• _DATA TO PROCESS_:
'''

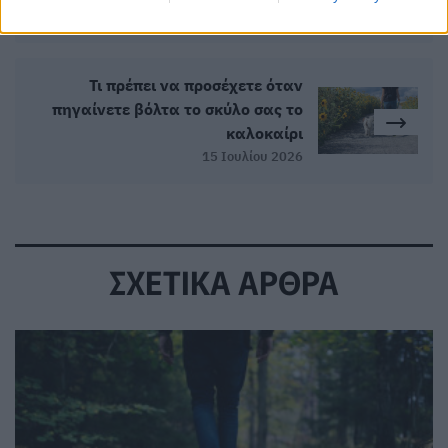
10 Ιουλίου 2026
Τι πρέπει να προσέχετε όταν
πηγαίνετε βόλτα το σκύλο σας το
καλοκαίρι
15 Ιουλίου 2026
ΣΧΕΤΙΚΑ ΑΡΘΡΑ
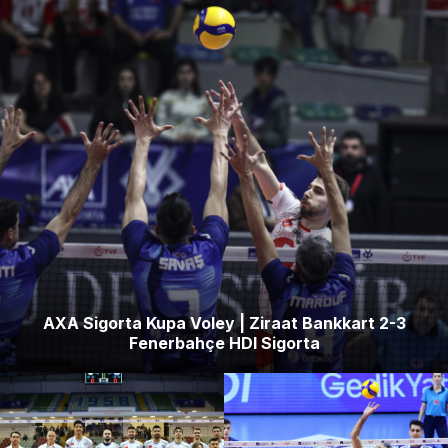
AXA Sigorta Kupa Voley | Ziraat Bankkart 2-3
Fenerbahçe HDI Sigorta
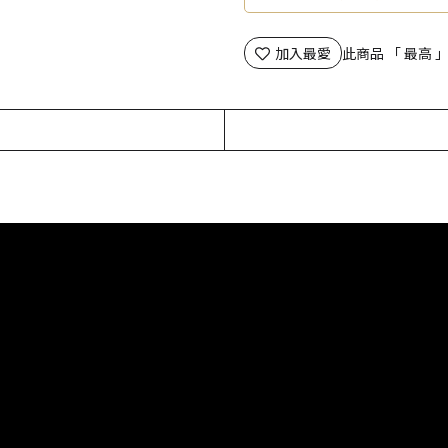
加入最愛
此商品 「 最高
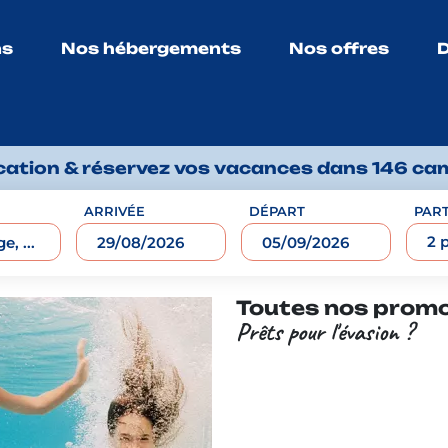
ns
Nos hébergements
Nos offres
D
ocation & réservez vos vacances dans 146 ca
ARRIVÉE
DÉPART
PART
2 
Toutes nos prom
Prêts pour l'évasion ?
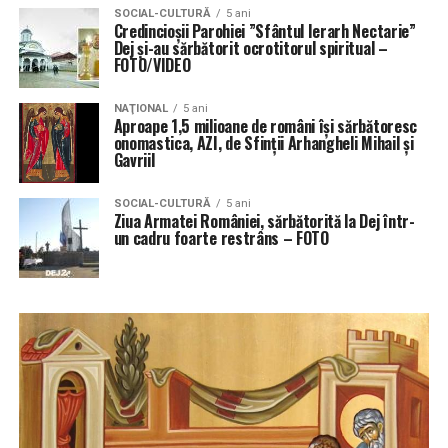
SOCIAL-CULTURĂ
5 ani
Credincioșii Parohiei ”Sfântul Ierarh Nectarie”
Dej și-au sărbătorit ocrotitorul spiritual –
FOTO/VIDEO
NAŢIONAL
5 ani
Aproape 1,5 milioane de români îşi sărbătoresc
onomastica, AZI, de Sfinţii Arhangheli Mihail şi
Gavriil
SOCIAL-CULTURĂ
5 ani
Ziua Armatei României, sărbătorită la Dej într-
un cadru foarte restrâns – FOTO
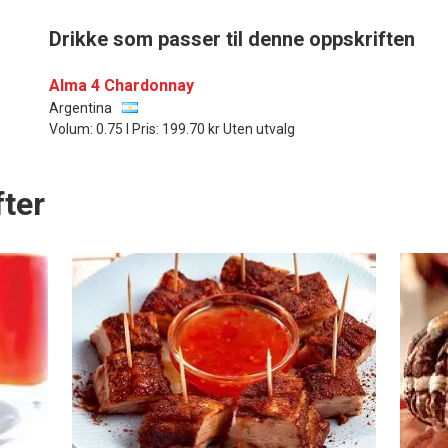
Drikke som passer til denne oppskriften
Alma 4 Chardonnay
Argentina
Volum: 0.75 l Pris: 199.70 kr Uten utvalg
ter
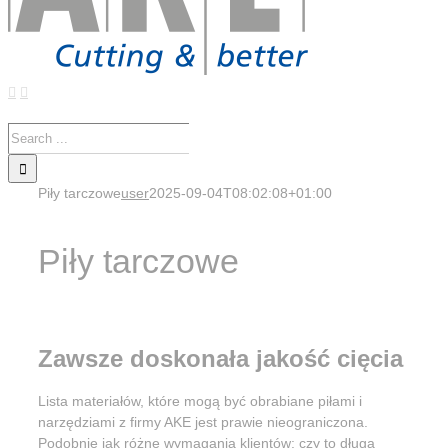
Search
for:
Piły tarczowe
user
2025-09-04T08:02:08+01:00
Piły tarczowe
Zawsze doskonała jakość cięcia
Lista materiałów, które mogą być obrabiane piłami i
narzędziami z firmy AKE jest prawie nieograniczona.
Podobnie jak różne wymagania klientów: czy to długa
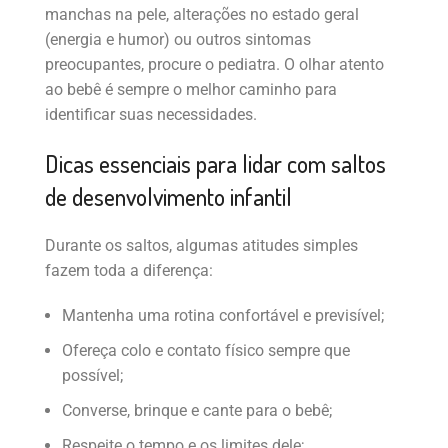
manchas na pele, alterações no estado geral
(energia e humor) ou outros sintomas
preocupantes, procure o pediatra. O olhar atento
ao bebê é sempre o melhor caminho para
identificar suas necessidades.
Dicas essenciais para lidar com saltos
de desenvolvimento infantil
Durante os saltos, algumas atitudes simples
fazem toda a diferença:
Mantenha uma rotina confortável e previsível;
Ofereça colo e contato físico sempre que
possível;
Converse, brinque e cante para o bebê;
Respeite o tempo e os limites dele;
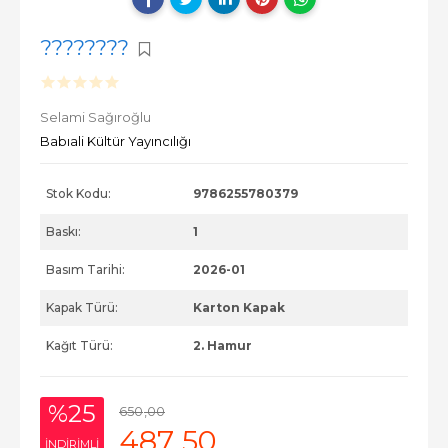
????????
Selami Sağıroğlu
Babıali Kültür Yayıncılığı
Stok Kodu:
9786255780379
Baskı:
1
Basım Tarihi:
2026-01
Kapak Türü:
Karton Kapak
Kağıt Türü:
2. Hamur
%25
650
,00
487
,50
INDIRIMLI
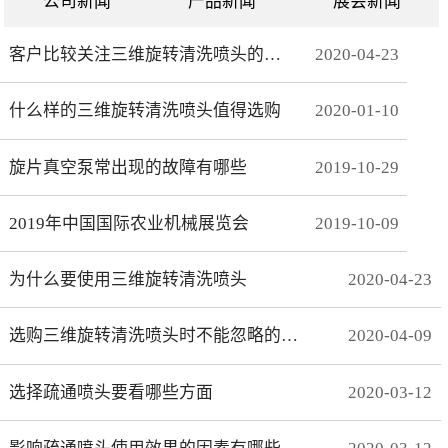
公司新闻
产品新闻
展会新闻
客户比较关注三维旋转清洗喷头的哪些方面
2020
-
04
-
23
什么样的三维旋转清洗喷头值得选购
2020
-
01
-
10
旋片真空泵常出现的故障有哪些
2019
-
10
-
29
2019年中国国际农业机械展览会
2019
-
10
-
09
为什么要使用三维旋转清洗喷头
2020
-
04
-
23
选购三维旋转清洗喷头时不能忽略的事项有哪些
2020
-
04
-
09
选择疏通喷头要看哪些方面
2020
-
03
-
12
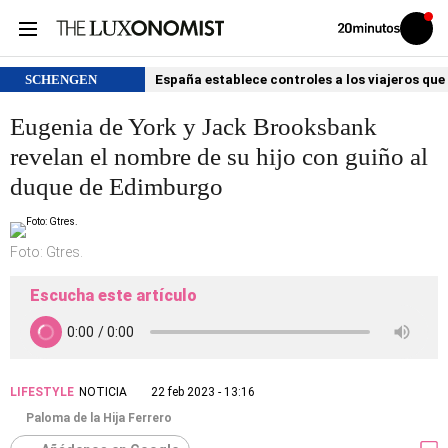
Volver
Iniciar
a
sesión
20MINUTOS.ES
SCHENGEN
España establece controles a los viajeros que 
Eugenia de York y Jack Brooksbank
revelan el nombre de su hijo con guiño al
duque de Edimburgo
Foto: Gtres.
Escucha este artículo
LIFESTYLE
NOTICIA
22 feb 2023 - 13:16
Paloma de la Hija Ferrero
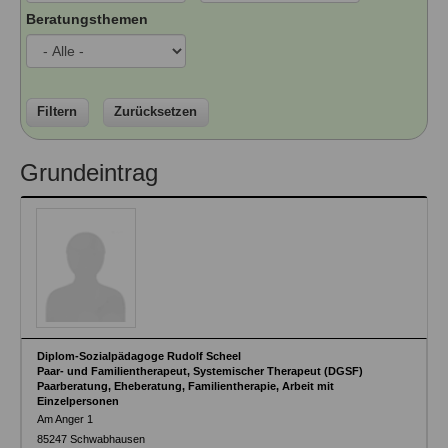
Ausbildungsinstitute
Beratungsthemen
Sitemap
Formular zur Registrierung
Familienthemen
Qualitätssicherung
Fortbildungen
Links
Qualität unserer Therapeuten
Information über Qualifikation
Systemischer Ansatz
Liste der Fachverbände
Filtern
Zurücksetzen
Veranstaltungen
Benutzername
*
Grundeintrag
Seminare und Kurse
Fortbildungen
Passwort
*
vergessen?
Anmelden
Diplom-Sozialpädagoge Rudolf Scheel
Paar- und Familientherapeut, Systemischer Therapeut (DGSF)
Paarberatung, Eheberatung, Familientherapie, Arbeit mit
Einzelpersonen
Am Anger 1
85247
Schwabhausen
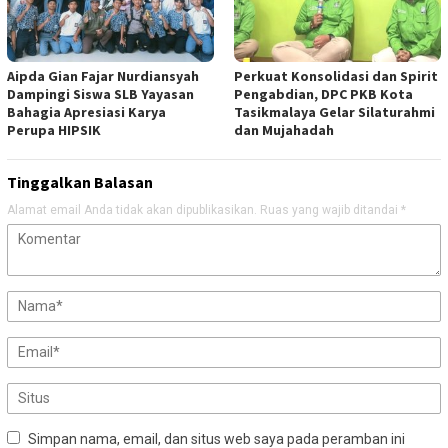
Aipda Gian Fajar Nurdiansyah
Perkuat Konsolidasi dan Spirit
Dampingi Siswa SLB Yayasan
Pengabdian, DPC PKB Kota
Bahagia Apresiasi Karya
Tasikmalaya Gelar Silaturahmi
Perupa HIPSIK
dan Mujahadah
Tinggalkan Balasan
Alamat email Anda tidak akan dipublikasikan.
Ruas yang wajib ditandai
*
Simpan nama, email, dan situs web saya pada peramban ini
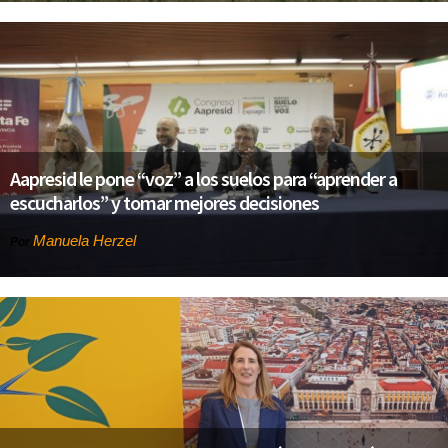
Aapresid le pone “voz” a los suelos para “aprender a
escucharlos” y tomar mejores decisiones
Manuela Herzel
Por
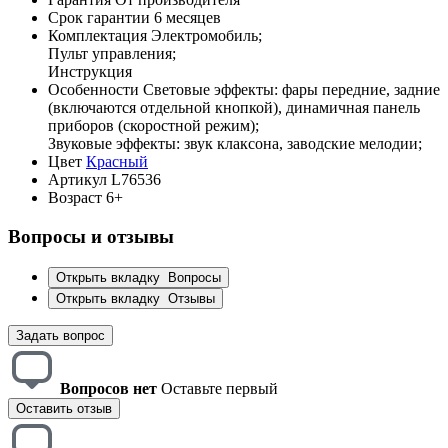
Срок гарантии
6 месяцев
Комплектация
Электромобиль;
Пульт управления;
Инструкция
Особенности
Световые эффекты: фары передние, задние
(включаются отдельной кнопкой), динамичная панель
приборов (скоростной режим);
Звуковые эффекты: звук клаксона, заводские мелодии;
Цвет
Красный
Артикул
L76536
Возраст
6+
Вопросы и отзывы
Открыть вкладку
Вопросы
Открыть вкладку
Отзывы
Задать вопрос
Вопросов нет
Оставьте первый
Оставить отзыв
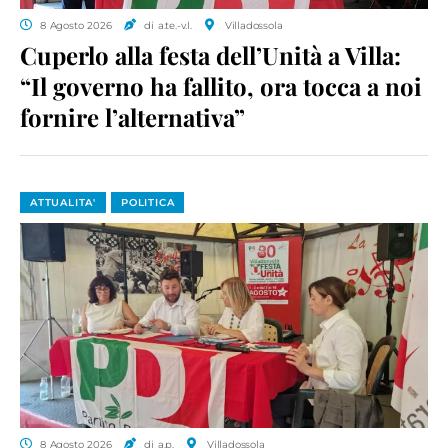
8 Agosto 2026
di a.te.-v.l.
Villadossola
Cuperlo alla festa dell’Unità a Villa:
“Il governo ha fallito, ora tocca a noi
fornire l’alternativa”
ATTUALITA'
POLITICA
8 Agosto 2026
di a.p.
Villadossola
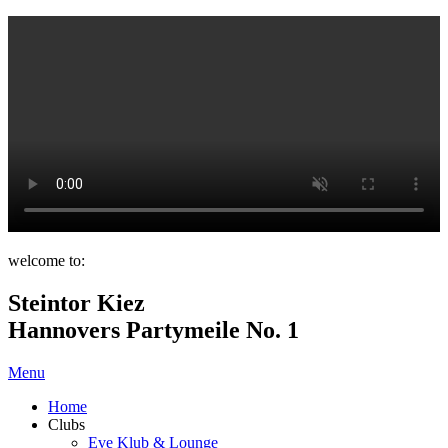
welcome to:
Steintor Kiez
Hannovers Partymeile No. 1
Menu
Home
Clubs
Eve Klub & Lounge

'''

• _PROBLEM DETAILS_:
Count the lines in the records above that contain the word "email", matching case exactly, and reply with that number alone.

• _YOUR RESPONSE_:
2